• **Consigne**:
Remplacez « cerebro » par « mente » dans tous les enregistrements ci-dessous, sans rien changer d'autre. N'incluez pas les images dans la réponse.

Éléments enregistrés d'une collection
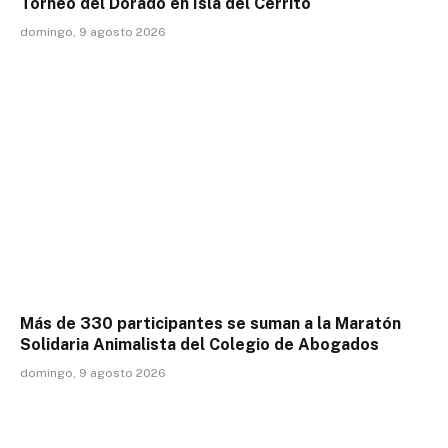
Torneo del Dorado en Isla del Cerrito
domingo, 9 agosto 2026
Más de 330 participantes se suman a la Maratón
Solidaria Animalista del Colegio de Abogados
domingo, 9 agosto 2026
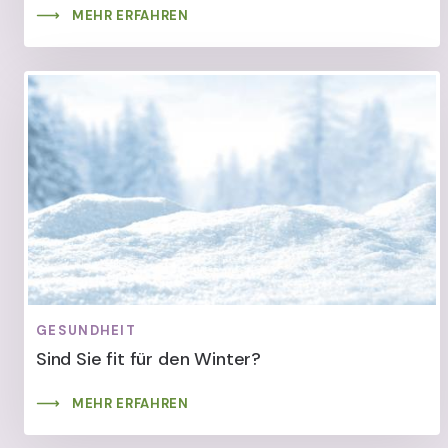
MEHR ERFAHREN
GESUNDHEIT
Sind Sie fit für den Winter?
MEHR ERFAHREN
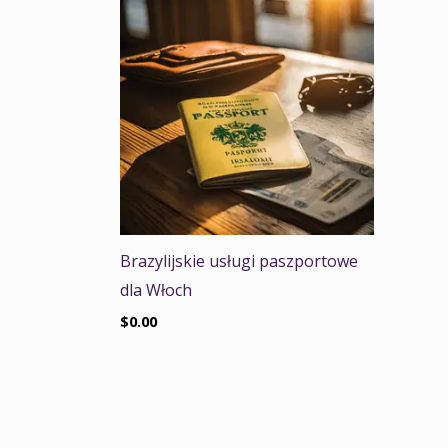
Brazylijskie usługi paszportowe
dla Włoch
$
0.00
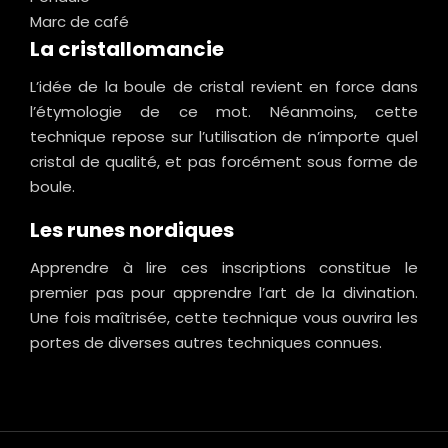
Marc de café
La cristallomancie
L’idée de la boule de cristal revient en force dans
l’étymologie de ce mot. Néanmoins, cette
technique repose sur l’utilisation de n’importe quel
cristal de qualité, et pas forcément sous forme de
boule.
Les runes nordiques
Apprendre à lire ces inscriptions constitue le
premier pas pour apprendre l’art de la divination.
Une fois maîtrisée, cette technique vous ouvrira les
portes de diverses autres techniques connues.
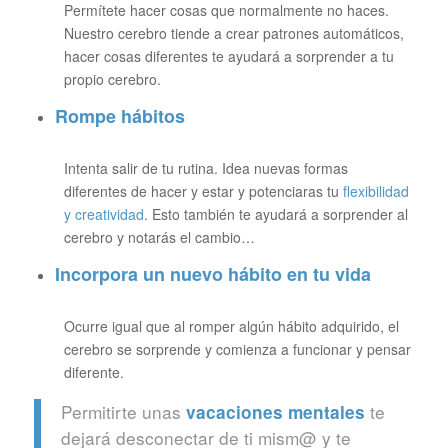
Permítete hacer cosas que normalmente no haces.
Nuestro cerebro tiende a crear patrones automáticos,
hacer cosas diferentes te ayudará a sorprender a tu
propio cerebro.
Rompe hábitos
Intenta salir de tu rutina. Idea nuevas formas
diferentes de hacer y estar y potenciaras tu
flexibilidad
y creatividad
. Esto también te ayudará a sorprender al
cerebro y notarás el cambio…
Incorpora un nuevo hábito en tu vida
Ocurre igual que al romper algún hábito adquirido, el
cerebro se sorprende y comienza a funcionar y pensar
diferente.
Permitirte unas
te
vacaciones mentales
dejará desconectar de ti mism@ y te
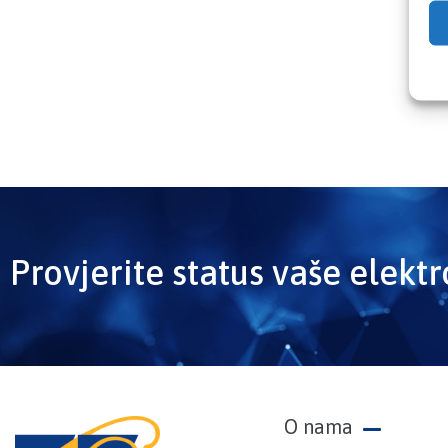
Provjerite status vaše elekt
O nama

• **Résultat**:
Torneo del Dorado en Isla del Cerrito
domingo, 9 agosto 2026
Más de 330 participantes se suman a la Maratón
Solidaria Animalista del Colegio de Abogados
domingo, 9 agosto 2026
MEHR ERFAHREN
GESUNDHEIT
Sind Sie fit für den Winter?
MEHR ERFAHREN
Brazylijskie usługi paszportowe
dla Włoch
$
0.00
Marc de café
La cristallomancie
L’idée de la boule de cristal revient en force dans
l’étymologie de ce mot. Néanmoins, cette
technique repose sur l’utilisation de n’importe quel
cristal de qualité, et pas forcément sous forme de
boule.
Les runes nordiques
Apprendre à lire ces inscriptions constitue le
premier pas pour apprendre l’art de la divination.
Une fois maîtrisée, cette technique vous ouvrira les
portes de diverses autres techniques connues.
Permítete hacer cosas que normalmente no haces.
Nuestro mente tiende a crear patrones automáticos,
hacer cosas diferentes te ayudará a sorprender a tu
propio mente.
Rompe hábitos
Intenta salir de tu rutina. Idea nuevas formas
diferentes de hacer y estar y potenciaras tu
flexibilidad
y creatividad
. Esto también te ayudará a sorprender al
mente y notarás el cambio…
Incorpora un nuevo hábito en tu vida
Ocurre igual que al romper algún hábito adquirido, el
mente se sorprende y comienza a funcionar y pensar
diferente.
Permitirte unas
te
vacaciones mentales
dejará desconectar de ti mism@ y te
Provjerite status vaše elekt
O nama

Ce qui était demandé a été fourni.